Lubbock is slowly seeing its stock of Class A apartments rise. The Icon at Lubbock, a 288-unit community that was built in 2015, exemplifies this trend in action.

It’s an exciting time to be living in Lubbock, Texas. The amazing smells of Evie Mae’s Beef Ribs fill the air. McPherson, llano Estacado and English Wineries are producing gold medal wines, on point with anywhere in the country.

The Texas Tech men’s basketball team was 30 seconds away from a national championship; the men’s track team won the NCAA Championship; and the Red Raiders’ Meat Judging Team continued its dominant reign.

Winning has infected the community culture, translating into a strong local economy. Things are great for the local consumer, but how is that playing out for multifamily investors?

Here, the message is mixed. We will begin by discussing the Lubbock economy as a whole, then the key numbers for the Lubbock multifamily market, followed by a general discussion.

Carl Pankratz, Exponential Property Group

Economic Outlook

The Lubbock economy continues to perform at record levels. Per the Bureau of Labor Statistics, the city’s unemployment rate in June was 3.2 percent. As amazing as this number is, it actually represents an increase from the unemployment experienced in the two previous months.

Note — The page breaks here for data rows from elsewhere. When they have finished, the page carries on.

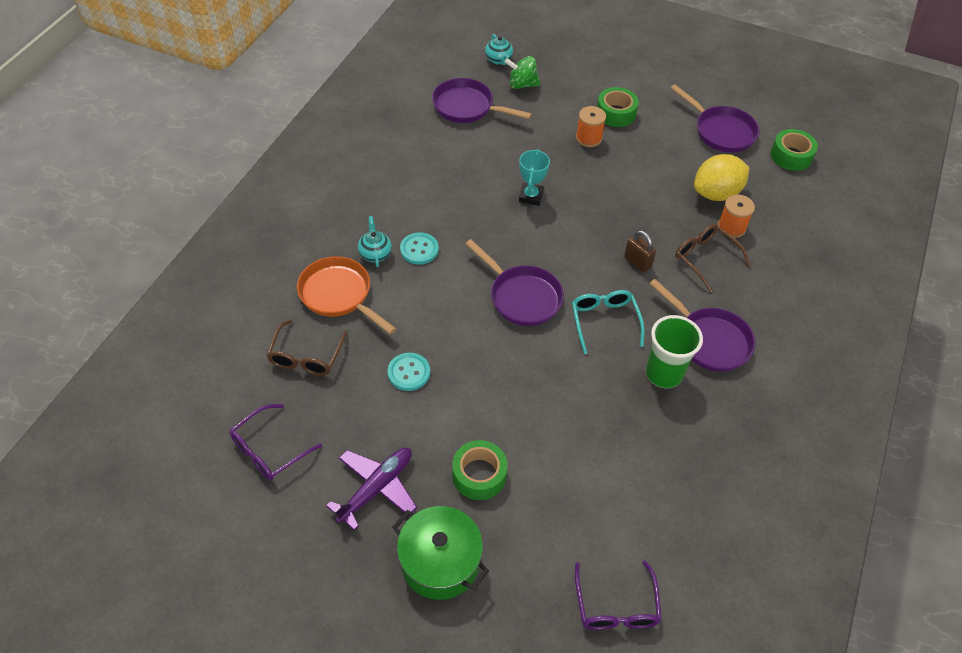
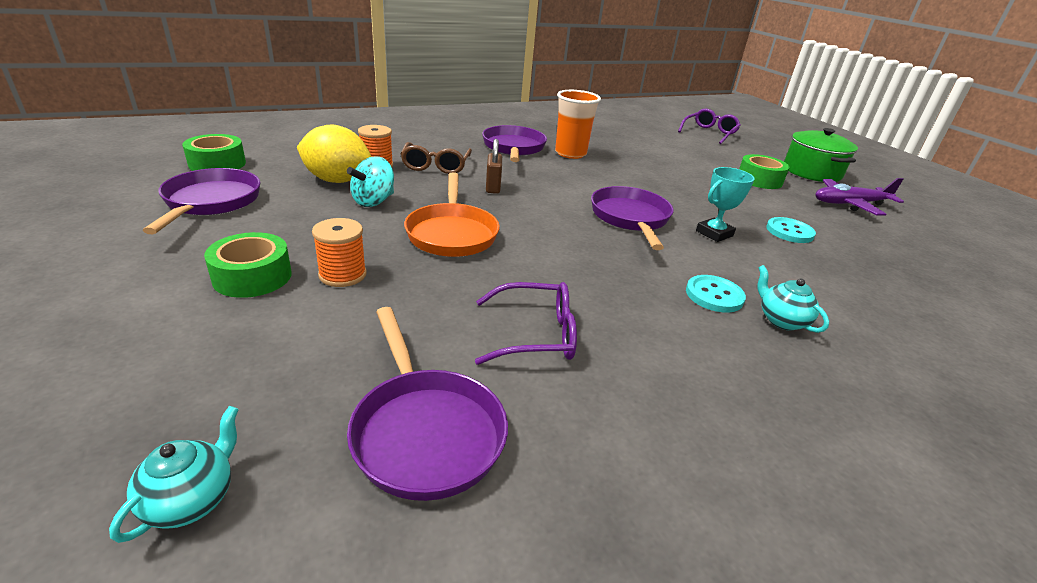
camera: 140 degrees left, 20 degrees down
(269, 450) = (957, 252): purple glasses -> purple glasses (535, 334)
(306, 356) = (910, 284): brown glasses -> none
(339, 295) = (853, 309): orange pan -> orange pan (452, 233)
(375, 253) = (781, 320): turquoise teapot -> turquoise teapot turned 120 degrees clockwise
(522, 84) = (267, 404): green spinning top -> none
(530, 196) = (514, 267): turquoise trophy -> turquoise trophy (714, 233)
(604, 321) = (576, 181): turquoise glasses -> none
(663, 374) = (570, 153): green cup -> orange cup
(666, 191) = (373, 201): none -> turquoise spinning top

Over the last 12 months, the Lubbock economy added an estimated 2,000 new jobs. Per the Lubbock National Bank Economic Report, some of the biggest points of economic growth, as measured on a year-to-date basis, include construction permits (up 42.4 percent from 2018) and hotel/motel spending (up 13.6 percent from 2018).

These numbers have pushed retail spending up by about 3.3 percent and led to a 9.8 percent increase from 2018 in airport enplanements. To those ends, the general economy is strong.

Multifamily Data Points

What does a strong local economy mean for multifamily investors that are either active in or targeting the Lubbock market?

From ALN Data for both June and July of 2019, the occupancy rate for the multifamily sector, which does not include student housing or other sub-types of residential properties, has hovered around 88.6 percent. This figure represents a reduction of 1.2 percent from 2018.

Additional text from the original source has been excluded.